I learned to procrastinate in high school. That was when I was finally involved in enough extracurriculars to actually consider myself “busy,” to be tired enough at the end of the day to say, “No, I’m not going to start working on that essay tonight. I have 3 more days to get it done.” The trade of four nights doing a moderate amount of work to finish a huge project for a singular stress-filled all-nighter was a no-brainer. Of course I would put it off. My best work was always done under the stress of a quickly approaching deadline.

And that deadline had to be really close. I’m talking hours. It forced me to make decisions quickly. As long as I had at least a half-baked idea to roll with, executing it during such a limited window was a cinch. Procrastination was the ultimate catalyst for developing my creative problem solving. I wasn’t living unless I was subtly doing my algebra homework under my desk during our discussion of Pride and Prejudice in European Literature or putting the finishing touches on my powerpoint presentation for American Government due next period while my World Religions teacher thought I was actually using this period of “work time” to work on his own research assignment.

Upon graduation, I made goals like everyone else did to make things different in college – to finally stop the madness. To stop procrastinating.

Spoiler alert: I didn’t stick to that goal.

It was like high school all over again. Except this time around, I was even busier, managing to get myself involved in at least 3 shows a year for the theater department, work part time, and somehow complete a double major.

The thing was, I passed with flying colors. I was proud of what I managed to accomplish in as little time as possible. I turned making powerpoints into a science, able to calculate that it would take me about 15 minutes to do 10 slides with 3-5 bullet points. 500-word reading responses took about the same amount of time, so long as I got the reading done beforehand. But as long as I got up just early enough, I could finish my reading and my response with enough time to print before my 11 o’clock class across campus. It was so calculated, in fact, that it almost wasn’t procrastinating at all, but more so something that kind of resembled time management.

Except it was unforgiving. My mistake was assuming I would be able to wake up early enough the next morning after having stayed awake too long watching Netflix, something I didn’t have in high school. I insisted on this screen time, justifying it as necessary downtime to shut my brain off, when really it just kept me too wired to fall asleep right away.

But there was an odd thrill in saying, “I have so much work to do before tomorrow,” while also knowing the amount of work I had to do came about through no fault but my own. That was what college was – a tired, busy blur of deadlines passing by until one day you’re wearing a weird flat hat and gown and shaking hands with the school’s president as she hands you your degree and it’s difficult to remember exactly how you got there.

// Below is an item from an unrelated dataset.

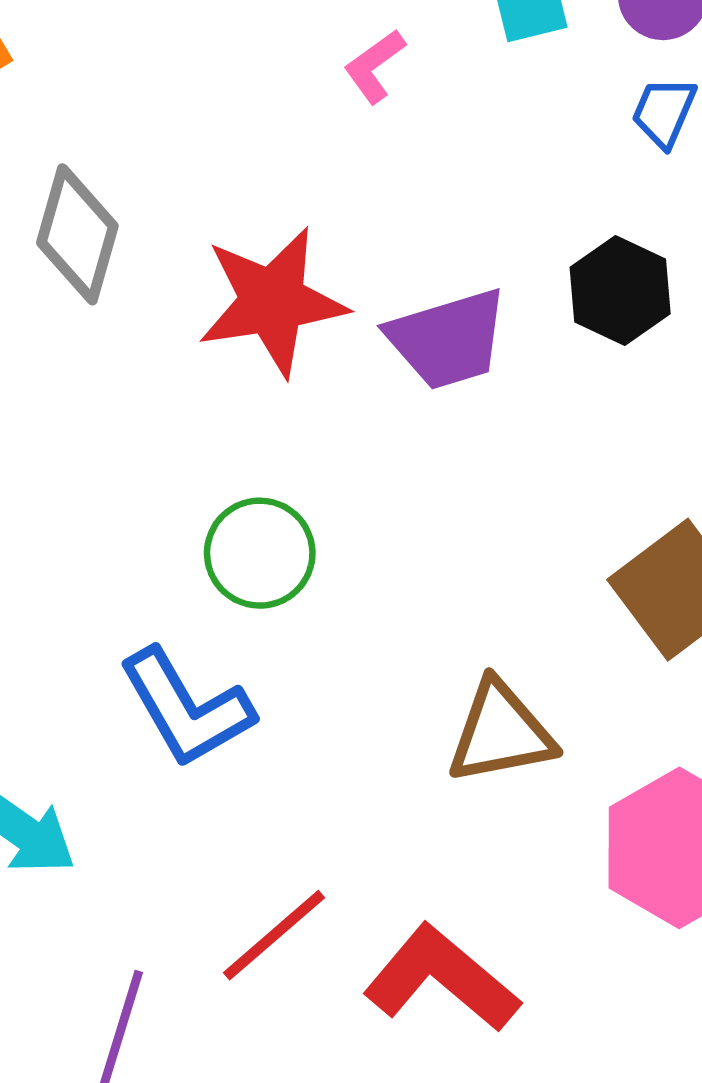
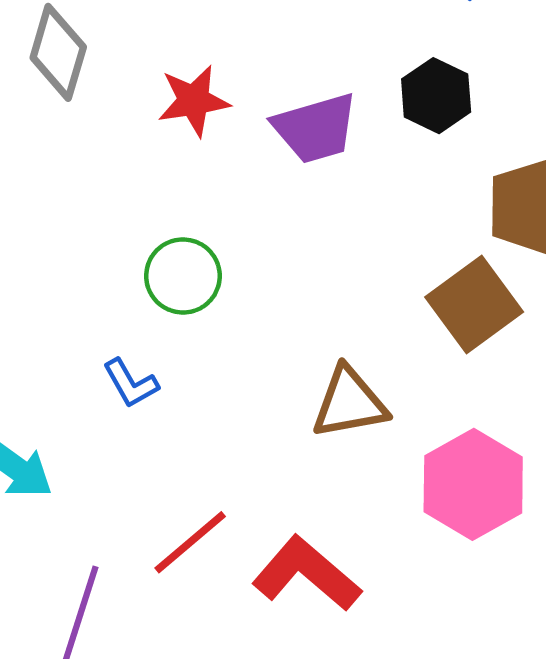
red star: (272, 301) -> (194, 101), size x0.7
blue L-shape: (186, 708) -> (131, 383), size x0.6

I take no pride in my procrastination anymore. Now that school is long done, I have no more deadlines. Time isn’t quite as marked, so I no longer have any real awareness of it’s passing. I feel no urgency when there isn’t a clear end goal. So the procrastination has morphed into something else entirely — I’m simply doing nothing without an end in sight.

I want the next job I have to be a “real” one — one that I will stay at for years, that is in a field I like, that will allow me to forever move out of my parents’ house and get a dog. I can see my life going so many different directions, but not knowing which way is right. So instead, I choose to keep living in this comfortable, yet infuriating way, with no finish line but the final one, the one that’s still too obscure and confusing to think about, so I don’t.

There are moments of clarity – times when I feel so sure that I know what I want to do. But then I’ll read something or watch something or listen to someone’s advice that will dissuade me. I’m too malleable for my own good.

And so I put it off again, until the next existential crisis comes, usually around my birthday, like clockwork.